Trecho>
Este texto contém spoilers. Caso você não tenha ainda assistido ao filme, recomendo que pare a leitura aqui. 

As referências bíblicas foram surgindo aos poucos e o momento mais claro pra mim de que se tratava de uma alegoria ocorreu na cena em que o poeta (Javier Bardem) marca a testa de um dos seus leitores com tinta. Aquela imagem está tão ligada à Quarta-feira de Cinzas que não consegui imaginar mais em qualquer outra coisa além do Cristianismo. Com isso, quando o bebê nasceu, já tinha entendido que seria Jesus e não me surpreendi quando ele morreu nas mãos dos seguidores do pai dele. 

– A quebra da pedra e a morte do irmão 

Um acontecimento antes mesmo de a personagem da Jennifer Lawrence engravidar passou a fazer sentido depois que pesquei as referências bíblicas.

Sobre a tarefa> Dê continuidade ao texto acima sobre as referências bíblicas no filme, começando logo após a última frase apresentada.

Entradas salvas:

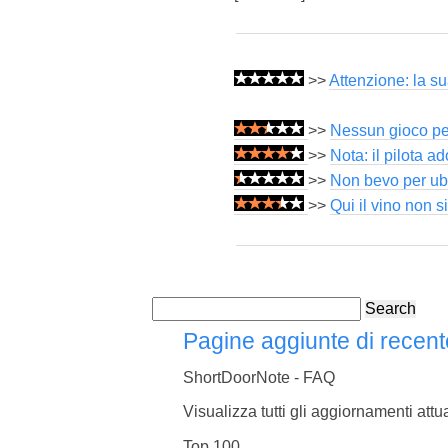
>>
Attenzione: la sua
>>
Nessun gioco per 
>>
Nota: il pilota a
>>
Non bevo per ubr
>>
Qui il vino non s
Search
Pagine aggiunte di recent
ShortDoorNote - FAQ
Visualizza tutti gli aggiornamenti attua
Top 100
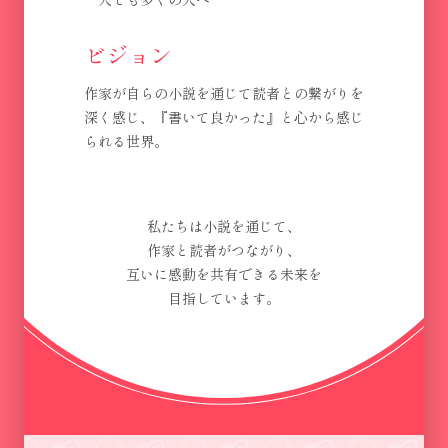
ビジョン
作家が自らの小説を通じて読者との繋がりを
深く感じ、『書いて良かった』と心から感じ
られる世界。
私たちは小説を通じて、
作家と読者がつながり、
互いに感動を共有できる未来を
目指しています。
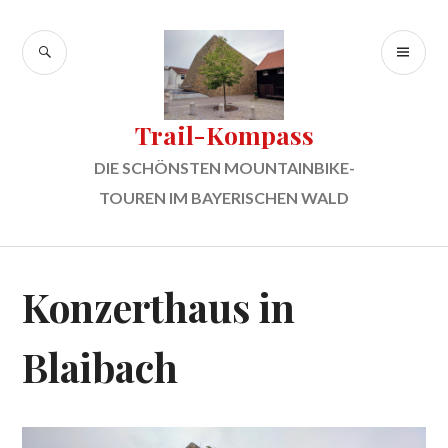
Zum
Inhalt
SUCHE
PR
springen
ME
Trail-Kompass
DIE SCHÖNSTEN MOUNTAINBIKE-
TOUREN IM BAYERISCHEN WALD
Konzerthaus in
Blaibach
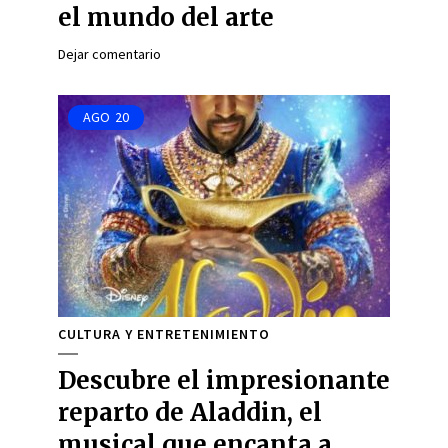
el mundo del arte
Dejar comentario
AGO
20
CULTURA Y ENTRETENIMIENTO
Descubre el impresionante
reparto de Aladdin, el
musical que encanta a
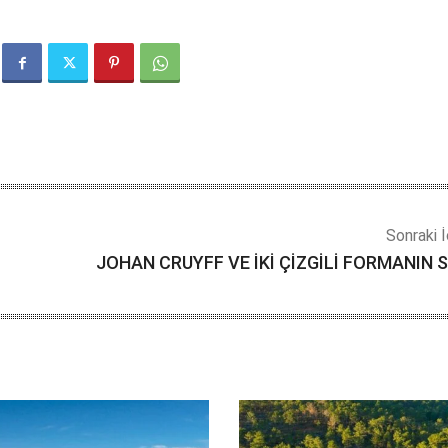
Sonraki İ
JOHAN CRUYFF VE İKİ ÇİZGİLİ FORMANIN S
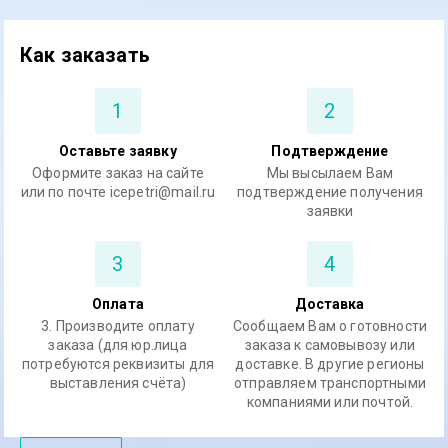
Как заказать
1
2
Оставьте заявку
Подтверждение
Оформите заказ на сайте
Мы высылаем Вам
или по почте icepetri@mail.ru
подтверждение получения
заявки
3
4
Оплата
Доставка
3. Производите оплату
Сообщаем Вам о готовности
заказа (для юр.лица
заказа к самовывозу или
потребуются реквизиты для
доставке. В другие регионы
выставления счёта)
отправляем транспортными
компаниями или почтой.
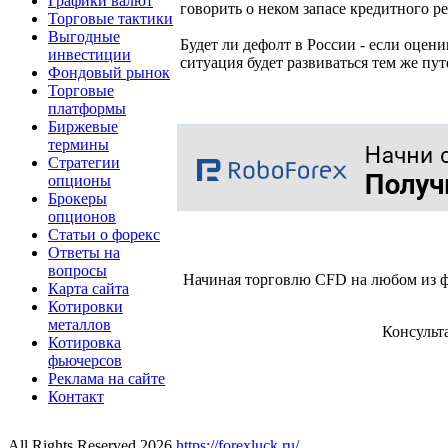
Графики валют
говорить о неком запасе кредитного р
Торговые тактики
Выгодные
Будет ли дефолт в России - если оце
инвестиции
ситуация будет развиваться тем же пу
Фондовый рынок
Торговые
платформы
Биржевые
термины
Стратегии
опционы
Брокеры
опционов
Статьи о форекс
Ответы на
вопросы
Начиная торговлю CFD на любом из ф
Карта сайта
Котировки
металлов
Консульт
Котировка
фьючерсов
Реклама на сайте
Контакт
All Rights Reserved 2026
https://forexluck.ru/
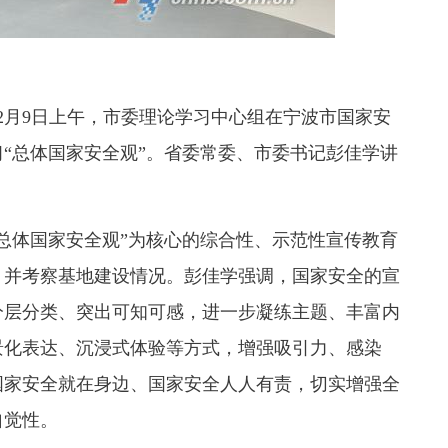
12月9日上午，市委理论学习中心组在宁波市国家安
“总体国家安全观”。省委常委、市委书记彭佳学讲
总体国家安全观”为核心的综合性、示范性宣传教育
，并考察基地建设情况。彭佳学强调，国家安全的宣
分层分类、突出可知可感，进一步凝练主题、丰富内
景化表达、沉浸式体验等方式，增强吸引力、感染
国家安全就在身边、国家安全人人有责，切实增强全
自觉性。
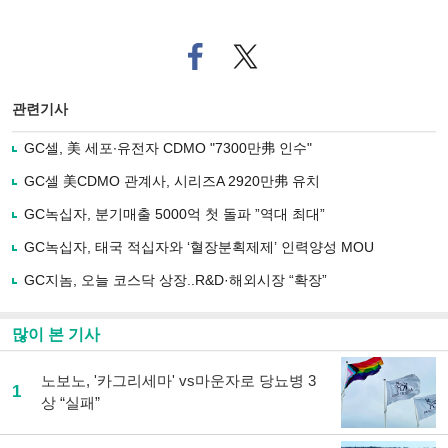
페
트위
이
터로
스
기사
북
공유
관련기사
으
하기
로
GC셀, 美 세포∙유전자 CDMO "7300만弗 인수"
기
사
GC셀 美CDMO 관계사, 시리즈A 2920만弗 유치
공
유
GC녹십자, 분기매출 5000억 첫 돌파 ”역대 최대”
하
GC녹십자, 태국 적십자와 ‘혈장분획제제’ 인력양성 MOU
기
GC지놈, 오늘 코스닥 상장..R&D·해외시장 “확장”
많이 본 기사
노보노, '카그리세마' vs마운자로 당뇨병 3
1
상 “실패”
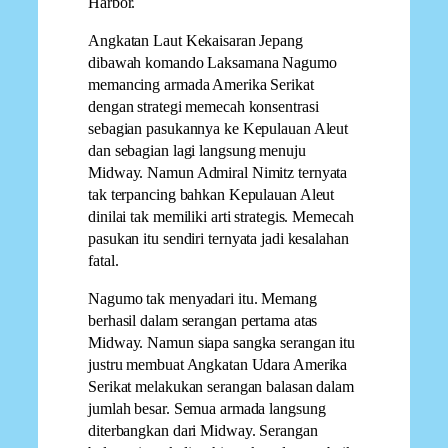
Harbor.
Angkatan Laut Kekaisaran Jepang
dibawah komando Laksamana Nagumo
memancing armada Amerika Serikat
dengan strategi memecah konsentrasi
sebagian pasukannya ke Kepulauan Aleut
dan sebagian lagi langsung menuju
Midway. Namun Admiral Nimitz ternyata
tak terpancing bahkan Kepulauan Aleut
dinilai tak memiliki arti strategis. Memecah
pasukan itu sendiri ternyata jadi kesalahan
fatal.
Nagumo tak menyadari itu. Memang
berhasil dalam serangan pertama atas
Midway. Namun siapa sangka serangan itu
justru membuat Angkatan Udara Amerika
Serikat melakukan serangan balasan dalam
jumlah besar. Semua armada langsung
diterbangkan dari Midway. Serangan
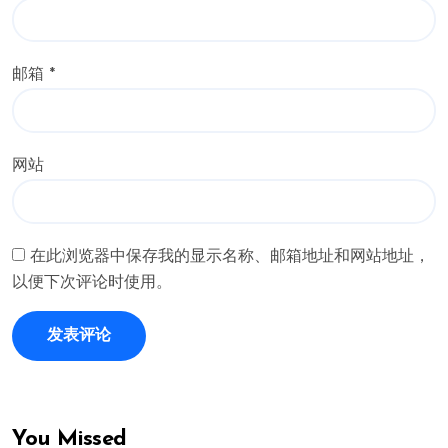
邮箱
*
网站
在此浏览器中保存我的显示名称、邮箱地址和网站地址，
以便下次评论时使用。
You Missed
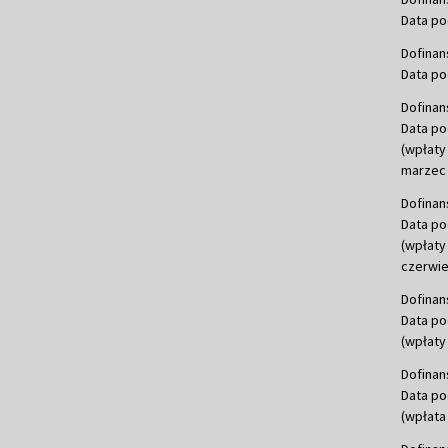
Data po
Dofinan
Data po
Dofinan
Data po
(wpłaty
marzec 
Dofinan
Data po
(wpłaty
czerwie
Dofinan
Data po
(wpłaty 
Dofinan
Data po
(wpłata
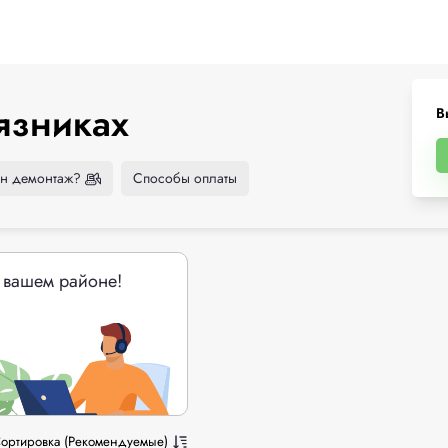
язниках
В
н демонтаж?
Способы оплаты
 вашем районе!
ортировка (Рекомендуемые)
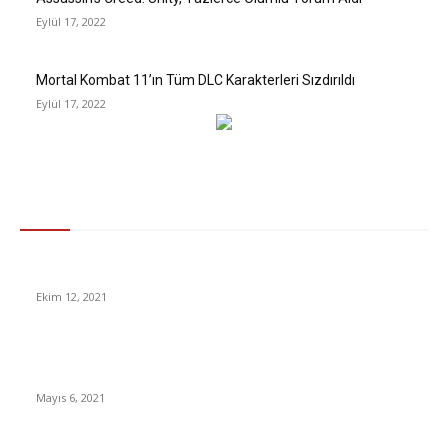
Eylül 17, 2022
Mortal Kombat 11’ın Tüm DLC Karakterleri Sızdırıldı
Eylül 17, 2022
Gündem
Türkiye’de Squid Game’e En Çok İlgi Duyan Şehirler Açıklandı
Ekim 12, 2021
Chelsea-Manchester City: İngiltere’de ‘Şampiyonlar Ligi finali
İstanbul yerine ülkemizde oynansın
Mayıs 6, 2021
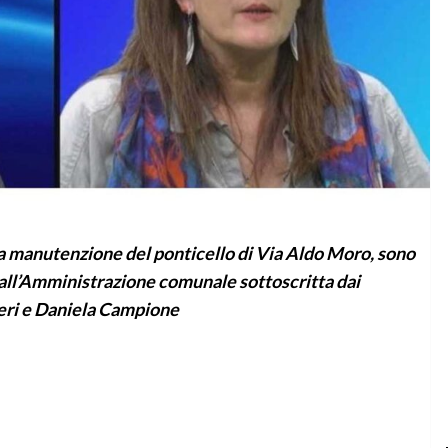
ata manutenzione del ponticello di Via Aldo Moro, sono
 all’Amministrazione comunale sottoscritta dai
eri e Daniela Campione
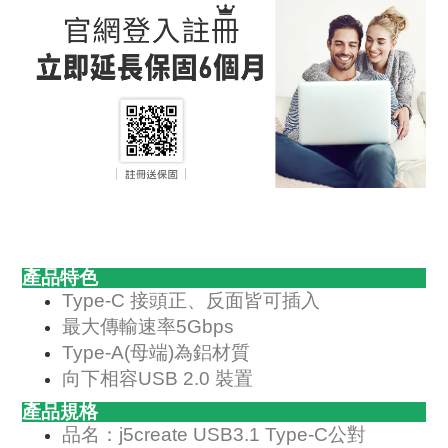
產品特色
Type-C 接頭正、反面皆可插入
最大傳輸速率5Gbps
Type-A(母端)為鋁材質
向下相容USB 2.0 裝置
產品規格
品名：j5create USB3.1 Type-C公對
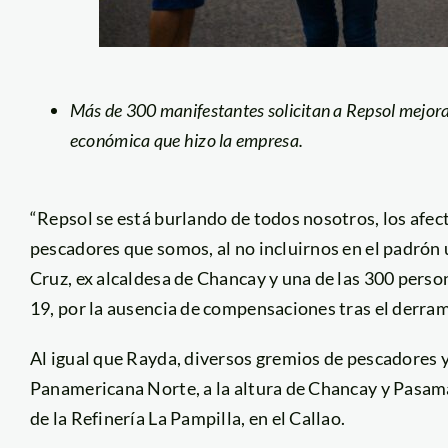
Más de 300 manifestantes solicitan a Repsol mejora
económica que hizo la empresa.
“Repsol se está burlando de todos nosotros, los afe
pescadores que somos, al no incluirnos en el padrón 
Cruz, ex alcaldesa de Chancay y una de las 300 pers
19, por la ausencia de compensaciones tras el derram
Al igual que Rayda, diversos gremios de pescadores 
Panamericana Norte, a la altura de Chancay y Pasama
de la Refinería La Pampilla, en el Callao.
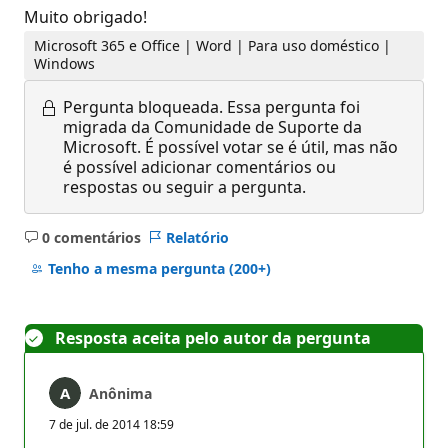
Muito obrigado!
Microsoft 365 e Office | Word | Para uso doméstico |
Windows
Pergunta bloqueada.
Essa pergunta foi
migrada da Comunidade de Suporte da
Microsoft. É possível votar se é útil, mas não
é possível adicionar comentários ou
respostas ou seguir a pergunta.
0 comentários
Relatório
Sem
comentários
Tenho a mesma pergunta
(200+)
Resposta aceita pelo autor da pergunta
Anônima
7 de jul. de 2014 18:59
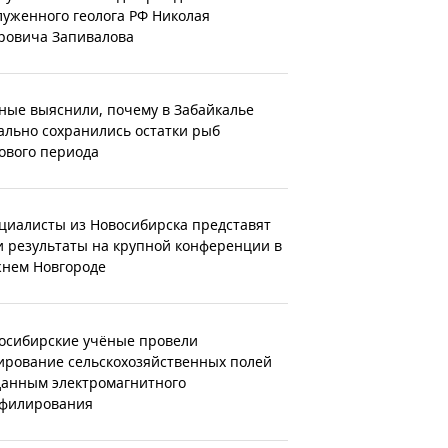
луженного геолога РФ Николая
ровича Запивалова
ные выяснили, почему в Забайкалье
ально сохранились остатки рыб
ового периода
циалисты из Новосибирска представят
и результаты на крупной конференции в
нем Новгороде
осибирские учёные провели
ирование сельскохозяйственных полей
данным электромагнитного
филирования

Sua resposta>
O casal de hóspedes (Ed Harris e Michelle Pfeiffer), que invade o escritório do poeta – o cômodo proibido da casa -, representam Adão e Eva. Ela leva o homem até o local onde o Criador não permita a entrada de ninguém sem a sua presença. Lá, encostam e quebram o objeto mais precioso e querido do dono da casa, tal como Eva faz com que Adão coma a maçã da árvore proibida. O seguimento da história segue a mesma alegoria com a morte de um dos irmãos, tal como Caim e Abel. 

– O novo poema 

Depois das histórias do Antigo Testamento, chega uma nova era da vida do Criador. A partir do momento que a mulher engravida, ele escreve mais, o que pode ser interpretado como o Novo Testamento. A vinda de Jesus foi um divisor de águas e modificou a forma de muitas pessoas olharem o mundo. A ideia de sermos irmãos e compartilharmos as coisas fazem parte disso. Até mesmo quando o bebê morre, há a cena em que os seguidores do poeta comem seu corpo, assim como nós, católicos, comemos o corpo e bebemos o sangue de Cristo.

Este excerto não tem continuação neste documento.